A typical example is selling a parent's primary residence upon entering an assisted living facility. You need to be able to act as their representative.

This doesn’t only apply to elderly parents. It can also apply to a spouse with a sudden injury who cannot communicate his/her wishes.

Trusts

I’m sure you’ve heard the term "Trust Fund Baby." What does that actually mean? Trust documents give you control of your money from beyond the grave. Instead of dumping a pile of money into your kids' (or grandkids') laps all at once, a trust gives you control over how and when they receive the money.

Examples:

"Upon my death, my son gets 25 percent of the money when he turns 25, 25 percent when he turns 30, and the rest when he turns 35."

"Upon my death, my children may receive 5 percent of my trust value per year." (This is a common strategy for charitable trusts. If the money is invested, the portfolio should make an average of 5 percent so the trust fund will last forever).

Trusts allow you to control your assets beyond the grave and protect your money from being in the hands of people you don’t like.

"Upon my death, these trust funds may be paid to my daughter and her children. In the event of a divorce, my son-in-law has no rights to this money in the trust."

Why is this important? If you dump a lot of money into your child’s lap when you die, and your child then gets divorced, their ex could go after half of the assets, including the inheritance. If the money stays in the trust, they have no claim against those assets.

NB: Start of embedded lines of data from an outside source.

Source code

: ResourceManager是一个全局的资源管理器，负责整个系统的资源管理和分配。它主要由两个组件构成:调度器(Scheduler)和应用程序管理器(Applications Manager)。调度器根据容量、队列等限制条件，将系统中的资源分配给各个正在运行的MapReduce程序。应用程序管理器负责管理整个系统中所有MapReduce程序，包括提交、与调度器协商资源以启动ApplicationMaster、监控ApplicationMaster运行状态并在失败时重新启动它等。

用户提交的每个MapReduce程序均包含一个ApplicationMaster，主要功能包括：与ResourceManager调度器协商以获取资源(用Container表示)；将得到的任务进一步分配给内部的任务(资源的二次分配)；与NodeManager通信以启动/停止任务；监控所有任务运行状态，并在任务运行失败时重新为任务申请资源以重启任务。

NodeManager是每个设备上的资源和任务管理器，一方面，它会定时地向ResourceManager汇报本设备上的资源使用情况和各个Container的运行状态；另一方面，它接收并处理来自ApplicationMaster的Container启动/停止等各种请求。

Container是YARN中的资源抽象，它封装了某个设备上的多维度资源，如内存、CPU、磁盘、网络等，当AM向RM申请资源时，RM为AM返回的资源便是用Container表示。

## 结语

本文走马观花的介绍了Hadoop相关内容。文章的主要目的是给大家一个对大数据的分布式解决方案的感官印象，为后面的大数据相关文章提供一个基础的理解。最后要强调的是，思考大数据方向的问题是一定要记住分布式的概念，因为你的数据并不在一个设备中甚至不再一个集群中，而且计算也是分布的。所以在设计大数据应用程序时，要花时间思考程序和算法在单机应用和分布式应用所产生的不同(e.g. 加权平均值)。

What if one child gives all the care to elderly parents? Should they get more of the inheritance? These documents would spell this out and hopefully stop fighting between the kids.

What if your kids face a lawsuit? Trusts can help protect those assets.
What happens if your child dies, and their spouse gets all the money? Are you ok with that? Would you prefer it go to your grandchild? Or a charity?

It is so easy to ignore these issues. Just do it! Get it out of the way. Do you know who didn’t have any of these documents upon his death? Michael Jackson.

Can you imagine the mess? Can you imagine people coming out of the woodwork trying to get their "share" of the loot? He died over ten years ago, and court battles still rage.